Not an easy read, it is most rewarding, for it paints a wide picture of the human experience, precisely what great literature is about.

98 of 114 people found the following review helpful.
The Banality of Evil and Its Consequences
By Donald Mitchell
I have been meaning to read this book since it came out in 1959, but only did so now. My reason for delaying was that the reviews I had read of the book made it sound unappealing to me. Why did I want to read the unrealistic ramblings of an insane dwarf?
Having been impressed with Mr. Grass's recent work, Crabwalk, I finally decided to give The Tin Drum a try. I'm glad I did. Let me explain why.
In my studies of the Nazi era, I was always struck by comments that observers from that time made about how banal the evil of it all was. Yet much of the propaganda from that period (such as The Triumph of the Will) that we can see today makes the Nazis seem like mythic figures. What were the observers trying to say? I finally felt like I understood the point through reading The Tin Drum. Reading about distant battles while living in Germany before the bombing became great seems a lot like reading about attacks on coalition troops in Iraq now. Going to party meetings seems a lot like how people here go to lodge meetings now.
In the first 100 pages, I kept wondering why Mr. Grass had chosen to write the novel in the form of an autobiography of an insane dwarf pretending to have a mental age of 3 who had been convicted of a murder he did not commit. Eventually, it hit me. He needed a narrator who could not be considered complicit in what the Nazis did, or we could not trust his voice. In addition, how can you portray banal evils as insane unless you see them through the eyes of an "insane" person who makes all too much sense? Once I accepted the brilliance (perhaps even the inevitability of his choice), I settled back and really began to enjoy the story. Then I began to realize that it is our childish instincts to want to control everything in our lives that leads to our separation from the richness that we can provide one another. So Mr. Grass was also sharing an important psychological point in choosing Oskar as his narrator.
What made the book special for me was Mr. Grass's ability to continually show how our connections to one another are the potential for goodness, while our instincts to take advantage of one another are the evil we must overcome. Oskar Matzareth, the narrator, is a thinker . . . yet ultimately his point is that we must carefully examine what we think about.

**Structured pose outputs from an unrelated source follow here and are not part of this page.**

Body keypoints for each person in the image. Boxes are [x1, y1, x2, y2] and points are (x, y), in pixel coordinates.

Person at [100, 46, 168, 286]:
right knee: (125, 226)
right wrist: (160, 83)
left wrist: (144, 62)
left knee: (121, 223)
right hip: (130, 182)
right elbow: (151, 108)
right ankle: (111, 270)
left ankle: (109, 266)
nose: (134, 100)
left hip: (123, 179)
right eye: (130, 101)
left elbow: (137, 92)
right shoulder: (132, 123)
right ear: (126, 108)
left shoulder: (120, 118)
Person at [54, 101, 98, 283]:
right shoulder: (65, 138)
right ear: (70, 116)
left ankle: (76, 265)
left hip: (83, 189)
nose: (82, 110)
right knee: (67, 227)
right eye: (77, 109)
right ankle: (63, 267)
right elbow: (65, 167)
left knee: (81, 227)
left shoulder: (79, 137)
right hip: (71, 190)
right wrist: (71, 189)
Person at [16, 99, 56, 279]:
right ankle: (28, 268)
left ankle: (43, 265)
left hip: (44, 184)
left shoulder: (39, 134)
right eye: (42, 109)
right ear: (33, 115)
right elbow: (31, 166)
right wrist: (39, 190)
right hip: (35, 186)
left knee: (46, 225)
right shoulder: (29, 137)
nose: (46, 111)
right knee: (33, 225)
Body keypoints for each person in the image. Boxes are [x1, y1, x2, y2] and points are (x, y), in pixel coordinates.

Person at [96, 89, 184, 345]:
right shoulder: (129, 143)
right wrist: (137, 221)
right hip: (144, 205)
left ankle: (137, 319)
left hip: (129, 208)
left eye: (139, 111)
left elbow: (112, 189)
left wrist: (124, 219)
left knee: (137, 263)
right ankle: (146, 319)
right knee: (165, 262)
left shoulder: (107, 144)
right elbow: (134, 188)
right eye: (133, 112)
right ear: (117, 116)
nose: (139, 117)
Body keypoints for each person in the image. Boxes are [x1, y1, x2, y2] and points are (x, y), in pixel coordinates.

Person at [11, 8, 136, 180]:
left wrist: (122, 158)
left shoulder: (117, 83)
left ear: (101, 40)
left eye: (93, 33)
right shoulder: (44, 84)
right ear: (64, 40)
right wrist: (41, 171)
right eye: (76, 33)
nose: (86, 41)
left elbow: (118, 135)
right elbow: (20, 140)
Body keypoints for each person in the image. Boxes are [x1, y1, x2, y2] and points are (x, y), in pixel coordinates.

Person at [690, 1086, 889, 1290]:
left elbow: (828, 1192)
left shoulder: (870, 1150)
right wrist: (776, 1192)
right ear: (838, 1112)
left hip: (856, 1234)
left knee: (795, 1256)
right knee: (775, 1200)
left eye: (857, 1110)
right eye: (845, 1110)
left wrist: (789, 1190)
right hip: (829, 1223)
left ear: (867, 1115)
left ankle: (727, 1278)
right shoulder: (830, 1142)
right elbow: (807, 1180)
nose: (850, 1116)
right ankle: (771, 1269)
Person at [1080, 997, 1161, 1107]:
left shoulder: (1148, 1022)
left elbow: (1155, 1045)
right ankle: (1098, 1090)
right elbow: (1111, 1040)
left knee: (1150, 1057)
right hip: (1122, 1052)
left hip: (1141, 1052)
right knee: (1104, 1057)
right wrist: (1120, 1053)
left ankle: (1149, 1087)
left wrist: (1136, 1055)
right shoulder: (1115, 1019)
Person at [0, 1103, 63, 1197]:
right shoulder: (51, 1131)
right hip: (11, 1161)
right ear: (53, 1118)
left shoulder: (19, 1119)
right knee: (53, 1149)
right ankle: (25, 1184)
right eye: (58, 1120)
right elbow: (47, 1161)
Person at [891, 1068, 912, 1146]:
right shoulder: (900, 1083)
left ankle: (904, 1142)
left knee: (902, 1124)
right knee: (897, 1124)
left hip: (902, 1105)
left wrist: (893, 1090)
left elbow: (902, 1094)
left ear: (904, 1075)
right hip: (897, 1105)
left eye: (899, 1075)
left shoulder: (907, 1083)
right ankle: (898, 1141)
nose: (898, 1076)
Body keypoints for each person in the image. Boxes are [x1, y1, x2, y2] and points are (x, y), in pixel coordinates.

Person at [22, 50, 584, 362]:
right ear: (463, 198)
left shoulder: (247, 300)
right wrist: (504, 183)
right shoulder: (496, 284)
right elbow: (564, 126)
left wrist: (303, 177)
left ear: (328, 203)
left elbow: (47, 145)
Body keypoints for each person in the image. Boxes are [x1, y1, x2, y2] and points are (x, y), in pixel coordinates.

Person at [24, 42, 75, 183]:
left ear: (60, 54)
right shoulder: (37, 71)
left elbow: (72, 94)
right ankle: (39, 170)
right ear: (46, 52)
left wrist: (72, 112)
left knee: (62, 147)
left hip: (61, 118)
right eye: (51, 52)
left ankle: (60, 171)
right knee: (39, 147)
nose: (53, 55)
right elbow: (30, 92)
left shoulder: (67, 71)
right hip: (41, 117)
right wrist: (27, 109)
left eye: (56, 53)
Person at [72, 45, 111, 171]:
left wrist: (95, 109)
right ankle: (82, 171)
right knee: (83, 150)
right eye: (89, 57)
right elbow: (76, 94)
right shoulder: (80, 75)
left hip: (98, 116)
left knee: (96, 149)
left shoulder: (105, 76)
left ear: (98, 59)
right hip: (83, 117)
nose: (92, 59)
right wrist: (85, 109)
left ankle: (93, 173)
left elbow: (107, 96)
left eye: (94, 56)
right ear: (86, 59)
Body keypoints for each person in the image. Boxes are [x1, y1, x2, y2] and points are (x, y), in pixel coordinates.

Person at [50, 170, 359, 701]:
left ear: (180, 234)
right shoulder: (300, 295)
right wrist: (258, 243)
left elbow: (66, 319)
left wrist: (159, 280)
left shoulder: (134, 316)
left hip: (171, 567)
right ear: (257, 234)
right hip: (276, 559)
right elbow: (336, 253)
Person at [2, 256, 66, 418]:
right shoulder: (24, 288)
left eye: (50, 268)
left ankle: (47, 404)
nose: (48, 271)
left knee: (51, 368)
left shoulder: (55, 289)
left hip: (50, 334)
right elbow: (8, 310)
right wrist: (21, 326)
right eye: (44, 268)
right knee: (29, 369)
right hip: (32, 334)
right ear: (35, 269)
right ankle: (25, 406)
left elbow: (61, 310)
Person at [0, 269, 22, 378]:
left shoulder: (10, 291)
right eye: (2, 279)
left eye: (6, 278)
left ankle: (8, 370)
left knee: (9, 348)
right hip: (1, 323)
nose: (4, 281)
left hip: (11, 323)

Otherwise, false ideas will lead to fatal consequences.
I was very impressed by the way that the plot was constructed so that each time society acted in divided ways Oskar himself or someone close to him was harmed.
What will stay with me the longest are the amazing descriptions of fictional people and events: His grandmother's skirts, the horse's head with the eels emerging from it, his "father's" death during the Soviet invasion, Jan Bronski's obsessive search for skat cards during the attack on the Polish post office and Oskar's reaction to the statue of Jesus coming to life will always be with me.
I found myself wishing that I could read German like a native. The satirical humor is usually savage and quick to kill its object. I fully absorbed the lesson before the blood could even begin to emerge from the butt of the satire. As I read the book, I wondered how many times I missed compelling humor because it didn't translate well into English.
At the end of the book, I found myself searching for a novel to compare The Tin Drum to . . . in order to help other readers decide if this book is for them. In the end I could find no one book. Instead, The Tin Drum can best be described as a combination of reverse sort of Gulliver's Travels, Candide and Don Quixote set in the context of German/Polish Danzig through the end of World War II and in West Germany thereafter. So there's a fundamental darkness to the book that is missing from the other three.
I came away wondering how I can stay connected with others now while retaining the ability to see and act on the events around me as a detached, objective observer. Mr. Grass has raised quite a challenge for us all.